Beberapa titik jalanan dipenuhi para penjual kue dan tentu saja dipadati pengunjung. Di pusat perbelanjaan seperti mal, juga dipenuhi pengunjung terutama yang ingin mencari busana baru untuk dipakai saat natal nanti.
Ya, beberapa edaran pemerintah berkaitan dengan protokol kesehatan meminta agar kunjung mengunjung atau silahturahmi natal dapat dibatasi dan harus menjaga protokol kesehatan. Dampaknya, di medsos beberapa keluarga bahkan meminta agar jangan dikunjungi.
Apakah ini mengurangi kesan natal tahun ini? Sebenarnya tradisi natal terus berjalan bahkan tetap berkesan.
Hari ini, sehabis kebaktian natal pagi, saya dan keluarga masih mengunjungi rumah keluarga, rumah papa dan mam. Mengunjungi rumah orang tua, dan keluarga dekat memang seperti sebuah keharusan.
Padahal tempat terbaik adalah ruang tamu, dimana ada kursi khusus untuk papa ada disana. Di ruang itu, papa akan duduk selama kunjungan keluarga dan kami akan mendengarkan cerita dan petuah papa.
Soal kursi ini, ada cerita menarik. Kursi berbahan sofa di ruang tamu itu sering berganti menjelang natal. Alasannya karena papa perlu mendapatkan tempat yang empuk untuk duduk berjam-jam dan bercerita. Memang tidak setiap tahun berganti, tetapi jika sudah dibelikan yang baru, kami sudah tahu bahwa di natal nanti papa akan bercerita tentang sesuatu yang baru yang perlu didengar anak dan cucunya.
Kali ini kursi itu ditinggalkan di ruang tamu, tetapi cerita tetap ada, bahkan ada blessing in disguise sebenarnya. Dahulu, karena banyak rumah yang mesti dikunjungi di waktu natal, maka waktu bertemu dan bercerita dengan papa dan mama serta keluarga saat natal terasa terbatas. Kali ini tidak. Karena pembatasan kunjungan maka waktu bercerita di rumah papa dan mama kali ini berjalan lebih lama.
Dalam natal kali ini, kami  bisa bercerita tentang kabar keluarga, rencana bertukar kado di akhir tahun hingga ide untuk barbeque di akhir tahun. Papa dan mama yang sudah berusia 80-an ini seperti biasa akan bertanya tentang kabar cucu-cucu mereka atau juga tentang pekerjaan, bahkan cerita soal politik juga sesekali menyelip.
Sesudah itu sesuai dengan tradisi, kunjungan keluarga saat natal itu sebenarnya menjadi waktu untuk mendengar petuah orang tua. Papa dan mama biasanya akan bercerita tentang silsilah keluarga, kebiasaan natal pada masa lampau dan bagaimana menjaga tradisi ini tetap berjalan.
Anak dan cucu akan dikumpulkan lalu dijelaskanlah siapa om dan tante yang masih hidup dan perlu untuk  dikenal keturunan mereka. Terkadang album-album foto yang sudah tua dikeluarkan lalu cerita itu berjalan seperti narasi bergambar.

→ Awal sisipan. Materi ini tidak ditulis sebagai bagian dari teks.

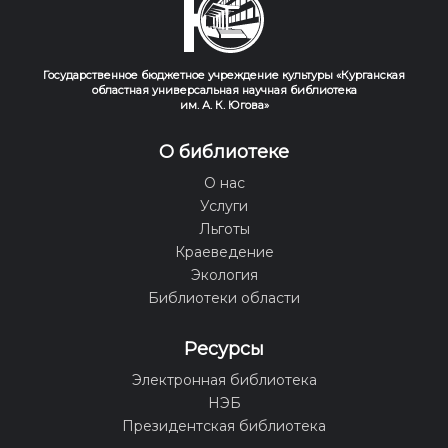
Государственное бюджетное учреждение культуры «Курганская
областная универсальная научная библиотека
им. А. К. Югова»
О библиотеке
О нас
Услуги
Льготы
Краеведение
Экология
Библиотеки области
Ресурсы
Электронная библиотека
НЭБ
Президентская библиотека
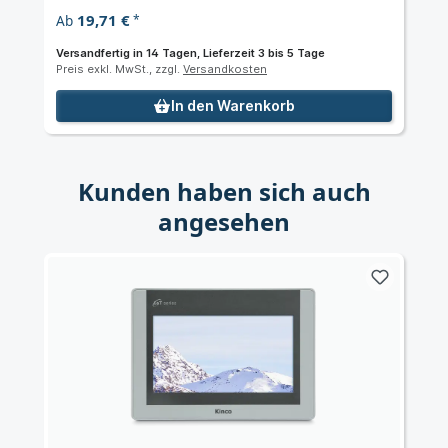
19,71 €
Ab
*
Versandfertig in 14 Tagen, Lieferzeit 3 bis 5 Tage
Preis exkl. MwSt., zzgl.
Versandkosten
In den Warenkorb
Kunden haben sich auch
angesehen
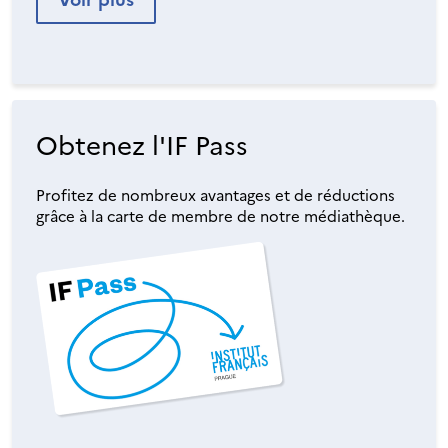
Obtenez l'IF Pass
Profitez de nombreux avantages et de réductions
grâce à la carte de membre de notre médiathèque.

Sebenarnya tradisi ini dahulu sudah sering dilakukan oleh opa dan oma yang telah tiada belasan tahun lalu. Opa dan oma di waktu natal akan mengumpulkan kami semua di "rumah tua" lalu anak cucu akan makan siang bersama dengan opa dan oma di satu meja yang amt besar yang disiapkan secara khusus.

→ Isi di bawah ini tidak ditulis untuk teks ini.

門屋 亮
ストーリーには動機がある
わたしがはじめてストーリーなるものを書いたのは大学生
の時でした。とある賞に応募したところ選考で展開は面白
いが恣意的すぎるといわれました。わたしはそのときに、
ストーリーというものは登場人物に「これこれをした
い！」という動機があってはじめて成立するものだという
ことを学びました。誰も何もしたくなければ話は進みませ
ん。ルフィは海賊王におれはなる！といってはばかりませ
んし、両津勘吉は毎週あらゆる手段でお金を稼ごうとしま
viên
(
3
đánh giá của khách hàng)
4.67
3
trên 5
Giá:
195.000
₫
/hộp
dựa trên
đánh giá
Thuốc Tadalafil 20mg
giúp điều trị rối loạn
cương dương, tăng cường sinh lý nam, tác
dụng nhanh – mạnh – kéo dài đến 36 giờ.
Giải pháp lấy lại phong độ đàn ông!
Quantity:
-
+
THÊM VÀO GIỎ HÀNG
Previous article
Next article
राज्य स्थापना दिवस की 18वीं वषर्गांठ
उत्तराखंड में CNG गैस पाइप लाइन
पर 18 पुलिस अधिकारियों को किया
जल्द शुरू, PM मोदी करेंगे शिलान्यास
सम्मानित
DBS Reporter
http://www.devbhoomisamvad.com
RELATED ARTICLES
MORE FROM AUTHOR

Opa, oma, dan mama memang dibesarkan dalam didikan Belanda, sehingga disiplin agar makan di satu meja dengan table manner dipraktekkan dengan ketat---meski oma karena terlalu sayang dengan cucu-cucunya kadang tak sampai hati dan longgar dalam pelaksanaannya.

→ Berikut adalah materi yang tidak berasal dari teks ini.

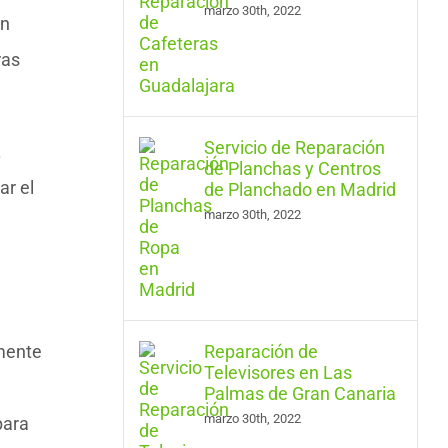
marzo 30th, 2022
en
ras
Servicio de Reparación
.
de Planchas y Centros
ar el
de Planchado en Madrid
marzo 30th, 2022
emente
Reparación de
Televisores en Las
Palmas de Gran Canaria
marzo 30th, 2022
para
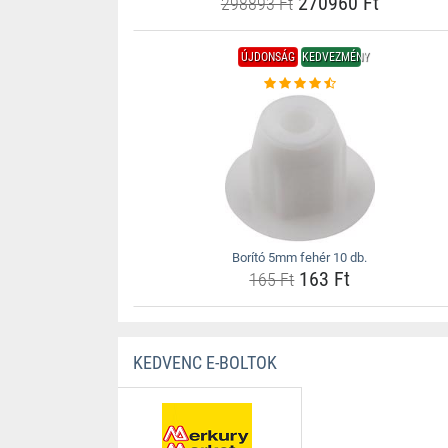
270960 Ft
298893 Ft
ÚJDONSÁG
KEDVEZMÉNY
Borító 5mm fehér 10 db.
163 Ft
165 Ft
KEDVENC E-BOLTOK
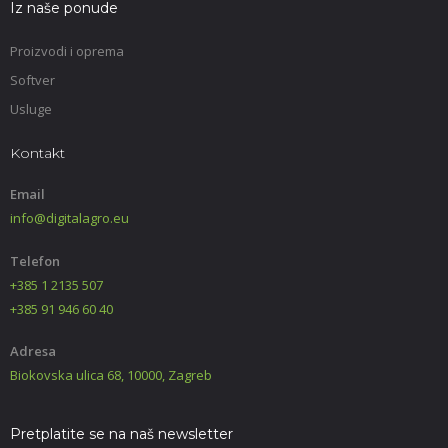
Iz naše ponude
Proizvodi i oprema
Softver
Usluge
Kontakt
Email
info@digitalagro.eu
Telefon
+385 1 2135 507
+385 91 946 60 40
Adresa
Biokovska ulica 68, 10000, Zagreb
Pretplatite se na naš newsletter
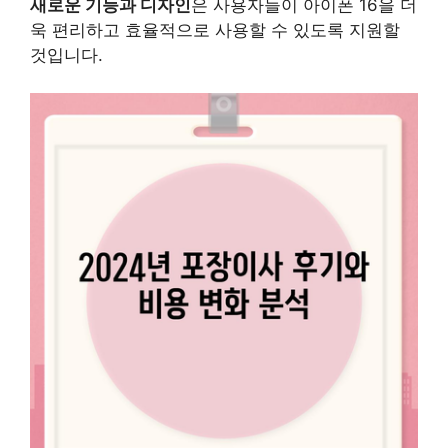
새로운 기능과 디자인
은 사용자들이 아이폰 16을 더
욱 편리하고 효율적으로 사용할 수 있도록 지원할
것입니다.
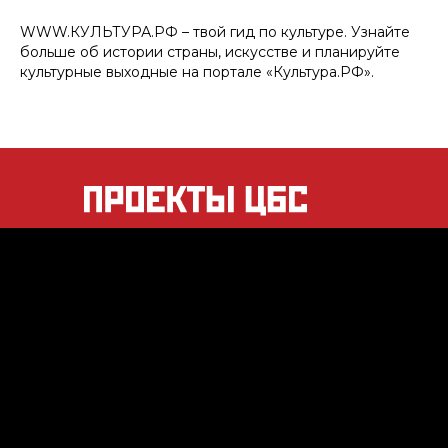
WWW.КУЛЬТУРА.РФ – твой гид по культуре. Узнайте
больше об истории страны, искусстве и планируйте
культурные выходные на портале «Культура.РФ».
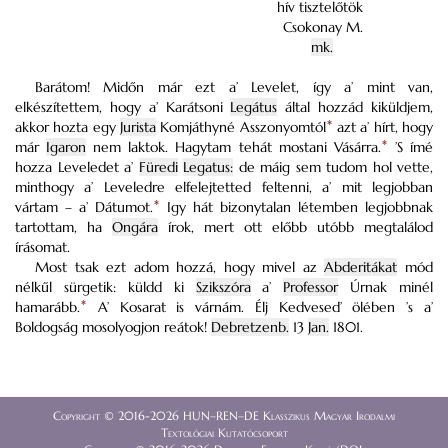
hív tisztelőtök
Csokonay M.
mk.
Barátom! Midőn már ezt a’ Levelet, így a’ mint van,
elkészítettem, hogy a’ Karátsoni
Legátus
által hozzád kiküldjem,
akkor hozta egy
Jurista
Komjáthyné Asszonyomtól
*
azt a’ hírt, hogy
már
Igaron
nem laktok. Hagytam tehát mostani Vásárra.
*
’S ímé
hozza Leveledet a’
Füredi
Legatus:
de máig sem tudom hol vette,
minthogy a’ Leveledre elfelejtetted feltenni, a’ mit legjobban
vártam – a’ Dátumot.
*
Igy hát bizonytalan létemben legjobbnak
tartottam, ha
Ongára
írok, mert ott előbb utóbb megtalálod
írásomat.
Most tsak ezt adom hozzá, hogy mivel az
Abderitákat
mód
nélkűl sürgetik: küldd ki
Szikszóra
a’
Professor
Úrnak minél
hamarább.
*
A’ Kosarat is várnám. Élj Kedvesed’ ölében ’s a’
Boldogság mosolyogjon reátok!
Debretzenb.
13
Jan.
1801.
Copyright © 2016-2026 HUN–REN–DE Klasszikus Magyar Irodalmi
Textológiai Kutatócsoport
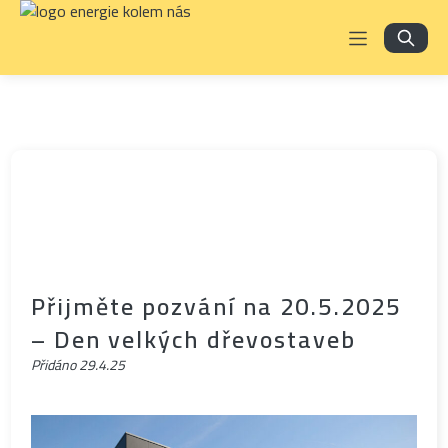
Přijměte pozvání na 20.5.2025
– Den velkých dřevostaveb
Přidáno
29.4.25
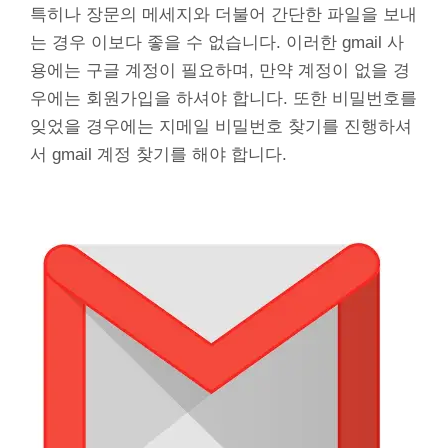
특히나 장문의 메세지와 더불어 간단한 파일을 보내
는 경우 이보다 좋을 수 없습니다. 이러한 gmail 사
용에는 구글 계정이 필요하며, 만약 계정이 없을 경
우에는 회원가입을 하셔야 합니다. 또한 비밀번호를
잊었을 경우에는 지메일 비밀번호 찾기를 진행하셔
서 gmail 계정 찾기를 해야 합니다.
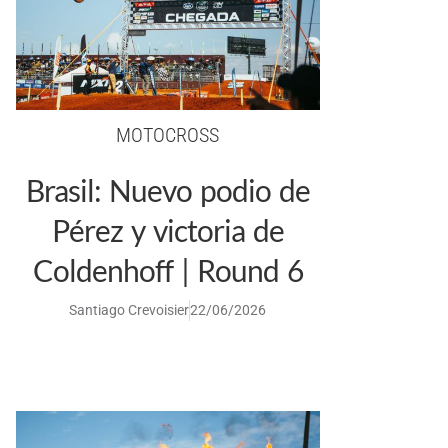
MOTOCROSS
Brasil: Nuevo podio de
Pérez y victoria de
Coldenhoff | Round 6
Santiago Crevoisier
22/06/2026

Sebelum makan, kita berdoa dan saat makan, opa dan oma akan memberikan petuah yang hampir sama, yaitu soal mengenal dan menghormati keluarga. Sesudah opa dan opa meninggal, hal ini sempat hilang---salah satu alasannya karena anak-anak modern tidak terlalu peduli lagi soal kekeluargaan dan sebagainya.
Hari ini, tradisi itu berusaha tetap dipertahankan papa dan mama ketika kunjungan natal di keluarga kami berlangsung.
Hari ini, papa mama nampak senang, . Cerita itu tersampaikan dengan baik karena waktu yang cukup lama di natal kali ini bersama keluarga.
Bercerita, tertawa bersama membuat kebahagiaan natal itu tetap nampak melalui tradisi duduk dan mendegarkan cerita orang tua. Esensi natal memang membawa kedamaian, dan membawa sukacita. Sukacita itu kita yang ciptakan di dalam hati. Meski pandemi ini membuat jabat tangan dan "cium idong" khas orang Kupang seperti menghilang tetapi sukacita dan kedamaian itu tetap hadir.